Malgré son refus de s’excuser, il est réintégré au sein du PSD le 23 avril 1970 et peu après au comité central et au bureau politique. À la mi-mai 1970, il se réconcilie publiquement avec Bourguiba à Paris où ce dernier séjourne pour des raisons de santé. Leur rencontre est diffusée par la télévision nationale et relayée par la presse.

Il pousse Bourguiba à faire son autocritique dans son fameux discours du 8 juin, devenu la référence pour la nouvelle orientation du régime au lendemain de la crise de septembre 1969.

Le 8 juin 1970, il est nommé rapporteur de la commission supérieure du parti chargée d'élaborer un projet de réformes et d'amendement de la Constitution de 1959. Le 12 juin, il réintègre le gouvernement comme ministre de l'Intérieur.

Un an plus tard, le 21 juin 1971, il annonce sa démission du poste de ministre de l'Intérieur et de membre du PSD car les promesses de démocratisation et de libéralisation faites par Bourguiba dans son discours du 8 juin 1970 n'ont pas eu de suites. Il en révèle les raisons publiquement. Bourguiba refuse sa démission et réaffirme l'engagement du gouvernement à poursuivre le processus démocratique en fixant la date du congrès du PSD au 28 octobre.

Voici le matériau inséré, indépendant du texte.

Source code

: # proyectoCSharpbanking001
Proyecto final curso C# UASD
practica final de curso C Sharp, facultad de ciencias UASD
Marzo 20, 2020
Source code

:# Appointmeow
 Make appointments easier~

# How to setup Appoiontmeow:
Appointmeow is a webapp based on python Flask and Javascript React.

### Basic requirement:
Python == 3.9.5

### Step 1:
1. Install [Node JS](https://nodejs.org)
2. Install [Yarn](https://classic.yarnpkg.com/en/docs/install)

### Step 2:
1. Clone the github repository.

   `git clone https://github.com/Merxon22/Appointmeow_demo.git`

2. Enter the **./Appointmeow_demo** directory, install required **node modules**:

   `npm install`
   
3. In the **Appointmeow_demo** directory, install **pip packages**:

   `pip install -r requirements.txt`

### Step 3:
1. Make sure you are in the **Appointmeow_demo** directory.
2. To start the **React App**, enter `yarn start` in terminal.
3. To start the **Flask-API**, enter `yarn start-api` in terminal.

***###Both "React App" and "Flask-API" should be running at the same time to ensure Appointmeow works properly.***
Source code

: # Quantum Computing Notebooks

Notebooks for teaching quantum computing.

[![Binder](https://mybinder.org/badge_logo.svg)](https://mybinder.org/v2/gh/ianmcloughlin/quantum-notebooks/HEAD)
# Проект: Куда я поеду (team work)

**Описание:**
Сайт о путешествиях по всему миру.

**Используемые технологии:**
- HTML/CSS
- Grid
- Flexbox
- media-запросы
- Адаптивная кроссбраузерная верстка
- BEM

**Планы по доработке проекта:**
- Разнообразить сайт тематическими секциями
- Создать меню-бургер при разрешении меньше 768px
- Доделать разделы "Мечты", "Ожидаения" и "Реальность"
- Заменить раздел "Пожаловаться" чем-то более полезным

Au ministère de l'Intérieur, il entreprend des réformes avec l'appui de deux de ses collaborateurs fidèles, Mohamed Chaker (chef de cabinet) et Zakaria Ben Mustapha (directeur de la sûreté nationale), ce qui lui vaut d'entrer en conflit avec l'aile conservatrice du régime. Le 4 septembre 1971, il est déchargé de ses fonctions de ministre de l'Intérieur par décret présidentiel à la suite de son opposition à la nomination arbitraire d'un nouveau directeur de la sûreté nationale et de deux gouverneurs. Il reste cependant membre du PSD et rapporteur de la commission supérieure du PSD.

Le 11 octobre 1971 s'ouvre à Monastir le VIIIe congres du PSD avec à l'ordre du jour le plan de réformes élaboré par la commission supérieure du parti et l'élection du comité central du PSD. Au préalable, durant les travaux préparatoires du congrès, les partisans des réformes avaient été soumis à l'étroite surveillance de la police politique et avaient subi les contraintes de l'appareil d'État resté hostile à toute velléité de changement.

Le 15 octobre, aux élections du comité central, l'aile dite libérale dont il est le chef remporte un grand succès et un fort pourcentage de voix : Mestiri est élu avec 788 voix sur 950 suffrages exprimés, en deuxième position derrière Bahi Ladgham. Bourguiba bafoue les décisions du congrès et désigne les membres du bureau politique contre le vote des congressistes.

Les 9 et 25 décembre, Mestiri est traduit devant la commission de discipline du PSD, accusé d'offense au président et au Premier ministre Hédi Nouira.

Le 21 janvier 1972, il est exclu du PSD ; il continue néanmoins à occuper son siège de député, prenant souvent la parole pour émettre des critiques à l'encontre du régime. En novembre de la même année, il adresse avec dix autres personnalités destouriennes, une lettre au président Bourguiba, contenant une analyse sévère de la situation politique et économique du pays.

Le 20 juillet 1973, il est exclu de l'Assemblée nationale où il siège depuis l'indépendance

En juin 1978, il fonde le Mouvement des démocrates socialistes (MDS) dont il devient secrétaire général. En 1981, son parti participe aux premières élections pluralistes. Les listes vertes du MDS connaissent alors un important succès mais, constatant l'effondrement du PSD, le pouvoir ordonne une victoire totale de ce dernier par le biais du ministère de l'Intérieur. La fraude est généralisée.

Dans un article intitulé « J'accuse » et publié à la une de L'Avenir, l'organe en langue française du MDS, Mestiri écrit : « J’accuse le ministre de l’Intérieur, les gouverneurs et les délégués d’avoir falsifié les résultats du scrutin. Les résultats officiels proclamés ne sont pas conformes au choix du peuple. La loi a été bafouée »

En avril 1986, il est arrêté, emprisonné puis mis en résidence surveillée à la suite de sa participation à une manifestation. En 1989, il se retire volontairement du secrétariat général du MDS puis met fin à toute activité politique.

En décembre 2013, son nom est évoqué pour diriger un gouvernement de salut national.